A rarely caught shortbill spearfish caught on the Wahoo boat during Your Solutions Megafish competition. Photo / Supplied
The region's largest fishing competition has produced some rare catches, as the more than 150 extra entries make hay while the sun shines.
Hawke's Bay Sports Fishing Club President Neil Price said the Your Solutions Megafish contest, which saw a total of 438 anglers and 124 boats enter, had gone"pretty smoothly" in its fourth year under its modern guise.
"Our numbers are high," he said. "We continued to take entries throughout the week.
"It has surpassed last year's entries by about 150 - it is getting back to its heyday."
The contest peaked in the early 1980s with 754 rods registered before the format changed, with anglers now chasing the $10,000 prize.
"A lot of people choose not to tell you what they've got though until they come into shore too."
Price added: "We're bound to not have the big fish come in yet – lots of boats wait right up until the last day. We've got the rest of today and tomorrow for them to come in."
Albacore was the predominant species being weighed in at the competition, with 49 recorded by the first day weigh-in deadline of 6pm Wednesday.
It was a special Waitangi Day for Napier angler Colin O'Brien, with the weighing of the tournament's biggest kingfish to late-afternoon Thursday.
The 17.695kg specimen, almost 5kg bigger than the first-day best for the species, was boated barely a few hundred metres from the inner harbour entrance as he and Kaos crewmate John Andrews headed for shore on Thursday morning after a night at sea.
The biggest snapper, at 8.39kg, had been caught by Zeke Nunez, fishing from Dream and holding-off Napier fisherman Russell Chapman's late-afternoon weigh of a 7.535kg fish hooked from the boat Hustler.
The tournament ends on Saturday afternoon evening with a prize giving ceremony that will include an entrants prize draw with a $45,000 boat at stake.
The Your Solutions tournament is in its fourth year and succeeds the long-running Coruba tournament which ran annually for more than 35 years, being last held in 2013.
Price said the number of youths have been using Nelson Quay as a swimming spot has significantly grown in the last week, with some jumping into the water "dangerously close to boats", causing him to call police on three occasions.

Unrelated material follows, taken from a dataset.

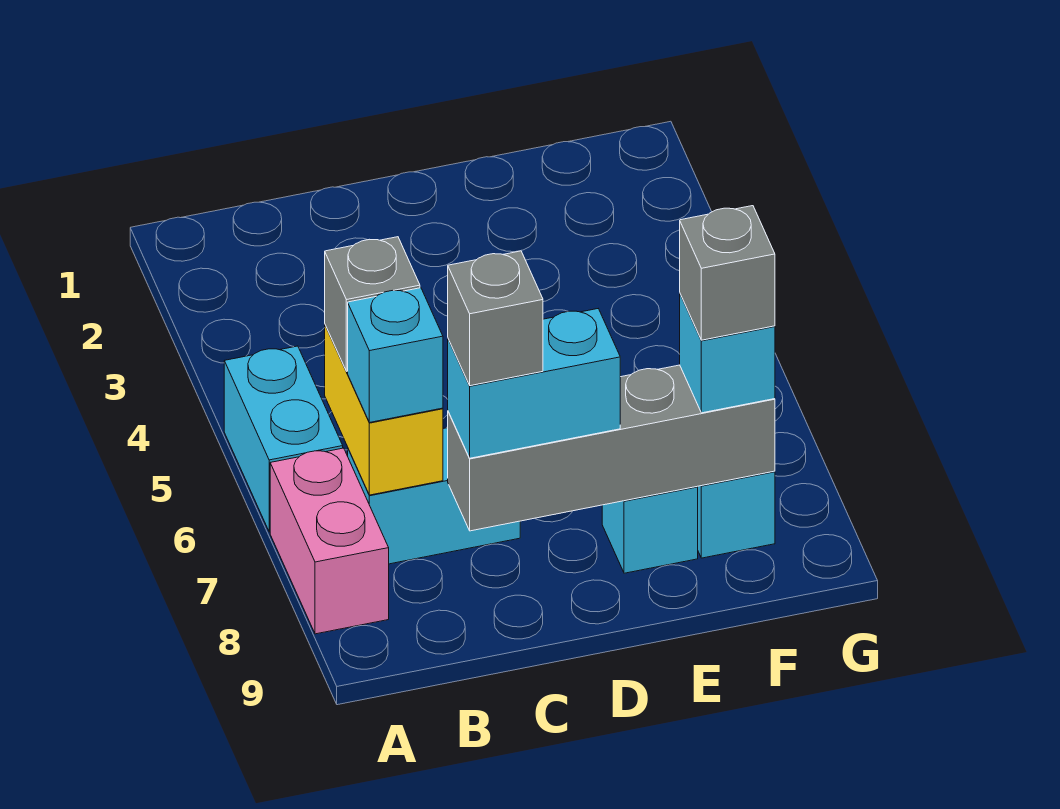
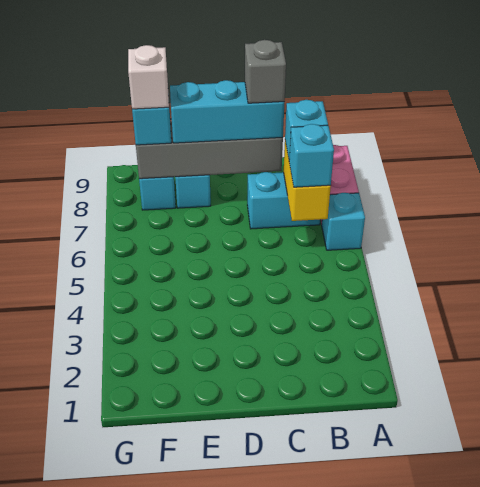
cyan 1x2 brick [224,346,343,532] -> cyan 1x1 brick [322,193,365,250]
grey 1x1 brick [325,237,420,371] -> cyan 1x1 brick [289,124,334,187]
cyan 1x2 brick [448,309,620,458] -> cyan 1x3 brick [170,80,284,143]
grey 1x1 brick [680,206,775,340] -> white 1x1 brick [128,45,169,109]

"The only issue we've had is the kids that are jumping into the water near boats, over boats, on boats, to have a swim," he said.
"All they want to do is swim, which we don't have a problem with.
"There are council signs that say you can't swim, but they got quite confrontational when you tell them to get out the way."
Price said it could end in disaster if things didn't change.
"These boats' propeller blades are a lot sharper than a lawnmower and can do a lot more damage."